Revision as of 14:51, 16 April 2014

How would one go about modeling units (seconds, meters, meters per second, etc) in Haskell? I'm particularly interested in getting the typechecker to verify proper usage, and do not want to restrict it to any particular numeric representation (i.e. both integral seconds and fractional seconds). If this can in fact be done, it could also be used to model coordinate system axes in, say, Geometric Algebra.

  • It can. Look at Dimensionalized numbers for a toy implementation. I've thought a bit about the Geometric Algebra case, but I can't see a good way of handling it without forcing a choice of basis. I'm also not sure how it would work -- the whole point of GA is to incorporate areas, lengths, volumes, etc. into one number type. I suppose we could use this type of technique to segregate GA spaces with different dimensions or even metrics. --AaronDenney
  • A (non-toy) implementation of statically checked physical dimensions with a complete set of dimensions (but limited number of predefined units) is Dimensional. I apologize for coming up with the same name as Aaron and am on the lookout for a new one. I cannot comment on the applicability to GA. --Bjorn
  • NumericPrelude also contains an implementation of values equipped with physical units. However all unit checking is made dynamically, that is expressions like 1 * meter < 2 * second are accepted by the Haskell compiler but lead to a runtime error. This design allows the programmer to process values from IO world with units, that are unknown at compile time, but it prohibits catching unit errors at compile time. Units are handled as integer vectors of exponents of base units. Computation with these vectors is rather simple, however formatting them is difficult. Formatting and parsing values with units is supported. A small library of SI units is provided.

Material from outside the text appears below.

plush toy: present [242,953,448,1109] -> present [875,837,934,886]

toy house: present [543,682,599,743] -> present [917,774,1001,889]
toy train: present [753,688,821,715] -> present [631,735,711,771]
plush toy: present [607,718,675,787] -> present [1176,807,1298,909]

http://code.haskell.org/numeric-prelude/src/Number/Physical.hs
http://code.haskell.org/numeric-prelude/src/Number/SI.hs
Get with darcs get http://code.haskell.org/numeric-prelude/
  • The quantities package uses an expression parser to create units. For example:
>>> fromString "(1m + 1ft + 2 yard + 50in) * 5 / (8 km/h) => minute"
Right 0.16513500000000006 minute
Of course, this is not verified with the type checker. It uses a custom error type to report issues like undefined units or improper conversions.
  • See also the units package, which uses type families to implement a domain-specific type system for dimension-checked programming. It works only with GHC 7.8+.
  • Measure - Encompasses a few units, currently has build failure on ghc >= 7.0.